Task requirements » Using the listing below, set down each line from the line containing "X0045035Y0053669D01*" through the line containing "X0122203Y0157439D03*", both ends included, exactly and with nothing added.

Dataset entries »
[Start of section]

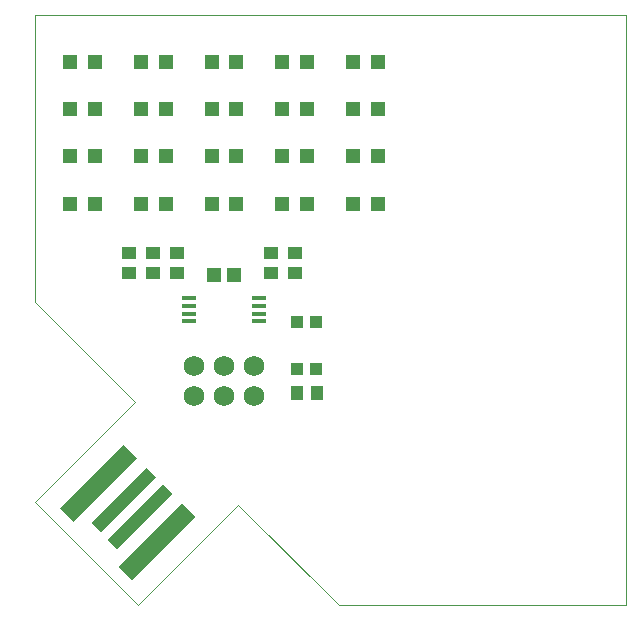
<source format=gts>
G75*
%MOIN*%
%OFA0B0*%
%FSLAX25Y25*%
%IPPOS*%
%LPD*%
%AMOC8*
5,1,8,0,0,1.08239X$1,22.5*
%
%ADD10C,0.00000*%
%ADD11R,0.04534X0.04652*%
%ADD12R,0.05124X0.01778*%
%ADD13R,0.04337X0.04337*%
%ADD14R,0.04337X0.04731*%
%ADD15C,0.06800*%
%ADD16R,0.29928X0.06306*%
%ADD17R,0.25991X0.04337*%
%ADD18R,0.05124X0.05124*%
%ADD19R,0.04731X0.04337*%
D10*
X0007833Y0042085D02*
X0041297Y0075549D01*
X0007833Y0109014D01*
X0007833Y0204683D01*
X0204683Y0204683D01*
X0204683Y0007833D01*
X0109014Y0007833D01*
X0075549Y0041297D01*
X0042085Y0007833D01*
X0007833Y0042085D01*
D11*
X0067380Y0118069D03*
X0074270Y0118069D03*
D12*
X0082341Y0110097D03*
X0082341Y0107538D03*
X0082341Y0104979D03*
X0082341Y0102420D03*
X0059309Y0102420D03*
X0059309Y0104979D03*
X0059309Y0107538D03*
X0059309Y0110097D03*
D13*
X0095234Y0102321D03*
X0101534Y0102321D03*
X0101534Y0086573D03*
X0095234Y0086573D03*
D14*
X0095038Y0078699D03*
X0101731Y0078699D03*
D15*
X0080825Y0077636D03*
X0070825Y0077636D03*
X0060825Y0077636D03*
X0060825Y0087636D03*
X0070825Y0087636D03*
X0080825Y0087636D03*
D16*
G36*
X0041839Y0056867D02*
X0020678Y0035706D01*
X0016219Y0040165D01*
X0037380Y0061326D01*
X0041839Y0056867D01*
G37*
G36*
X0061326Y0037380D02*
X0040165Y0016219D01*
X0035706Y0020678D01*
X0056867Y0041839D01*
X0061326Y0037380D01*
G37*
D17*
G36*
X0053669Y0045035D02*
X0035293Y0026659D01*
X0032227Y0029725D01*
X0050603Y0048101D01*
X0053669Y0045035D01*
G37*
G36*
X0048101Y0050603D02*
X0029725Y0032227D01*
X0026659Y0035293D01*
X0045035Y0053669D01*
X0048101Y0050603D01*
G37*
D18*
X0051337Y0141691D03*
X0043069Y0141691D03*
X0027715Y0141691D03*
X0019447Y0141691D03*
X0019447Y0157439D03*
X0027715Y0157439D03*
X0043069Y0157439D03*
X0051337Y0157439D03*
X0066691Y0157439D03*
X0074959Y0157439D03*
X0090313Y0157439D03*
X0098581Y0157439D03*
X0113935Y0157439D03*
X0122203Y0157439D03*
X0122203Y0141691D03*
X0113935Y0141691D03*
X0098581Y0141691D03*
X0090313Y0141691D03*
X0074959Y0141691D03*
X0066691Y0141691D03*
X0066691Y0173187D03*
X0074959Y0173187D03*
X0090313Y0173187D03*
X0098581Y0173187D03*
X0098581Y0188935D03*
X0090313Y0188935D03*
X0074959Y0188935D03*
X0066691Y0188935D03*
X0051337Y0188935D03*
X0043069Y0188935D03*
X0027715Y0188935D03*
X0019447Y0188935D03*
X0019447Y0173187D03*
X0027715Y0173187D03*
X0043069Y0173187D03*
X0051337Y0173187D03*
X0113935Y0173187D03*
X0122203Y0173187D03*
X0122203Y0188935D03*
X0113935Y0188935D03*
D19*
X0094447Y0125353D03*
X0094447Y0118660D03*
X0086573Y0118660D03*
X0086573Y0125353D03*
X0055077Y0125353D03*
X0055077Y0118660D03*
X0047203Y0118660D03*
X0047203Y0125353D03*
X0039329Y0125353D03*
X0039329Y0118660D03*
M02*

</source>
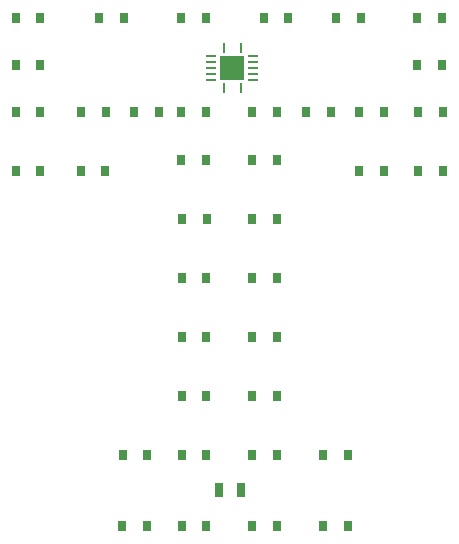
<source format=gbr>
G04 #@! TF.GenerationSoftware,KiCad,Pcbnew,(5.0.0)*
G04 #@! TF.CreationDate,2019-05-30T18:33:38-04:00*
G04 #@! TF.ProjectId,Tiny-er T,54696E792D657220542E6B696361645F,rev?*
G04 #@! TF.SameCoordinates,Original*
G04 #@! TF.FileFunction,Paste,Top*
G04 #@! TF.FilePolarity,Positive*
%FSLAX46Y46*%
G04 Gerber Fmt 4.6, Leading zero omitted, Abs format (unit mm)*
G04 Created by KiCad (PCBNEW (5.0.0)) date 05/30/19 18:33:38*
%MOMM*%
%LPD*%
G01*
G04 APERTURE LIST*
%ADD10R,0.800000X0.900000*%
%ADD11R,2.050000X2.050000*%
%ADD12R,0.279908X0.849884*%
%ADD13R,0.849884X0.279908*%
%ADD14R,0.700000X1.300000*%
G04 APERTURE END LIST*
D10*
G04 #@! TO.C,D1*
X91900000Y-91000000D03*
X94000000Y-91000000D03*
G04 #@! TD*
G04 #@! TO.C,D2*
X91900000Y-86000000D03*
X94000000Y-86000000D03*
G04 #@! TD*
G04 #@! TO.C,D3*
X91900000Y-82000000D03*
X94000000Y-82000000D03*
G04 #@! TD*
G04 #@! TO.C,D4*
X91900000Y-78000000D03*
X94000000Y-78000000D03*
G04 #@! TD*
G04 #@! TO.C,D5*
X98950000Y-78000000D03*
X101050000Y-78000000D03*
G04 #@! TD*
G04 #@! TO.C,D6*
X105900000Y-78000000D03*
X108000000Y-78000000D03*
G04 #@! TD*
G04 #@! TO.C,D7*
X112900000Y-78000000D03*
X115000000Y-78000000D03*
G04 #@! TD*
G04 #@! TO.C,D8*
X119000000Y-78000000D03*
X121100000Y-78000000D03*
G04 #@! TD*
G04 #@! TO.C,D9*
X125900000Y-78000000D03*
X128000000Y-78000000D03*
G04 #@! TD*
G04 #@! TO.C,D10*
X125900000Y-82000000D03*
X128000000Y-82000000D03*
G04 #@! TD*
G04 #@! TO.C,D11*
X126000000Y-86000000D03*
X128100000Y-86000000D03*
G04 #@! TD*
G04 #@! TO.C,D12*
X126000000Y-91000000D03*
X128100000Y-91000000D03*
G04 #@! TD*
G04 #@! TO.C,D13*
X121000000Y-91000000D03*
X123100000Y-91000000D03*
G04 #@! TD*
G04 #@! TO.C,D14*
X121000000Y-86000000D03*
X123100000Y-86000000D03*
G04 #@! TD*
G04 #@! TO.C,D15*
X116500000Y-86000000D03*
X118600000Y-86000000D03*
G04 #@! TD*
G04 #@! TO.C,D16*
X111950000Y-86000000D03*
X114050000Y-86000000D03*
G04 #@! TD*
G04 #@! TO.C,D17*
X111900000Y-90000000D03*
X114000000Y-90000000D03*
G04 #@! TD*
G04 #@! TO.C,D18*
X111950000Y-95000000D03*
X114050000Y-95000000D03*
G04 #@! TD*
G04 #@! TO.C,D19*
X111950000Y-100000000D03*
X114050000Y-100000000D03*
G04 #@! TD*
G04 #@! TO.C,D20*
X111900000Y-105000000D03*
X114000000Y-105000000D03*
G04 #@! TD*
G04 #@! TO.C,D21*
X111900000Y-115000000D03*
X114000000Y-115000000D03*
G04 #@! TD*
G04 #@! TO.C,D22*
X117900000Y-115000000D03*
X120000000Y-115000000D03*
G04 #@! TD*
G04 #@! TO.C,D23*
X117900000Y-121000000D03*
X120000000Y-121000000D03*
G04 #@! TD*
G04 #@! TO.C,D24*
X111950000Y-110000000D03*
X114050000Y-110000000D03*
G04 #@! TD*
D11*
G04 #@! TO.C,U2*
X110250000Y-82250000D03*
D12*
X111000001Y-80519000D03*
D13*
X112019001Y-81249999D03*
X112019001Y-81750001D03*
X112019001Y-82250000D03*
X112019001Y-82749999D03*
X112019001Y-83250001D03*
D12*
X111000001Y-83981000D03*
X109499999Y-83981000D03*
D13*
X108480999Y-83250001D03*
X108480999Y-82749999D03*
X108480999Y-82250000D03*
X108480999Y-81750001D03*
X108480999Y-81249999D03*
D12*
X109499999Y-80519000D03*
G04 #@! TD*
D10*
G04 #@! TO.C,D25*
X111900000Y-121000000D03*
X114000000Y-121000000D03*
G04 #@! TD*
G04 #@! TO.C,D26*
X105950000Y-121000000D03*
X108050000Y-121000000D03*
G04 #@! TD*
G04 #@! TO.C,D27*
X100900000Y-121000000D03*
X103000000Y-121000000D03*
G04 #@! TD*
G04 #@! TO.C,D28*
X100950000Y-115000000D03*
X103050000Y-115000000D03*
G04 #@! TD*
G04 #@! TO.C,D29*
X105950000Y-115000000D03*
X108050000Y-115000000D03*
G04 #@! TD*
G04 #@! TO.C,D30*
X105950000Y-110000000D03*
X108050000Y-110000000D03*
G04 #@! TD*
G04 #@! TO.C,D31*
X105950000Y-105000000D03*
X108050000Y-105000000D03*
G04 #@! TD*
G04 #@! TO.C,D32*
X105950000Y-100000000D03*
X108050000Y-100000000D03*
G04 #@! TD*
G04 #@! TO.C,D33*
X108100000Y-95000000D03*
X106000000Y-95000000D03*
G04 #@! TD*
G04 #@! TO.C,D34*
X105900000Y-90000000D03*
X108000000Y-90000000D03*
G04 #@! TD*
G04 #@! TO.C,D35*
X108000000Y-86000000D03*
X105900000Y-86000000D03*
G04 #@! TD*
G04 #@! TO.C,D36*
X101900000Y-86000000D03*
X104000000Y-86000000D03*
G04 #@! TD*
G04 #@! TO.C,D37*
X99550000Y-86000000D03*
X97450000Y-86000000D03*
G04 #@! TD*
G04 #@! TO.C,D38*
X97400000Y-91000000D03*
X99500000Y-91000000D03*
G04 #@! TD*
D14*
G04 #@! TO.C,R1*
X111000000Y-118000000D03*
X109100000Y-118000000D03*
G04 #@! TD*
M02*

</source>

[End of section]

Task solution »
X0045035Y0053669D01*
X0048101Y0050603D01*
G37*
D18*
X0051337Y0141691D03*
X0043069Y0141691D03*
X0027715Y0141691D03*
X0019447Y0141691D03*
X0019447Y0157439D03*
X0027715Y0157439D03*
X0043069Y0157439D03*
X0051337Y0157439D03*
X0066691Y0157439D03*
X0074959Y0157439D03*
X0090313Y0157439D03*
X0098581Y0157439D03*
X0113935Y0157439D03*
X0122203Y0157439D03*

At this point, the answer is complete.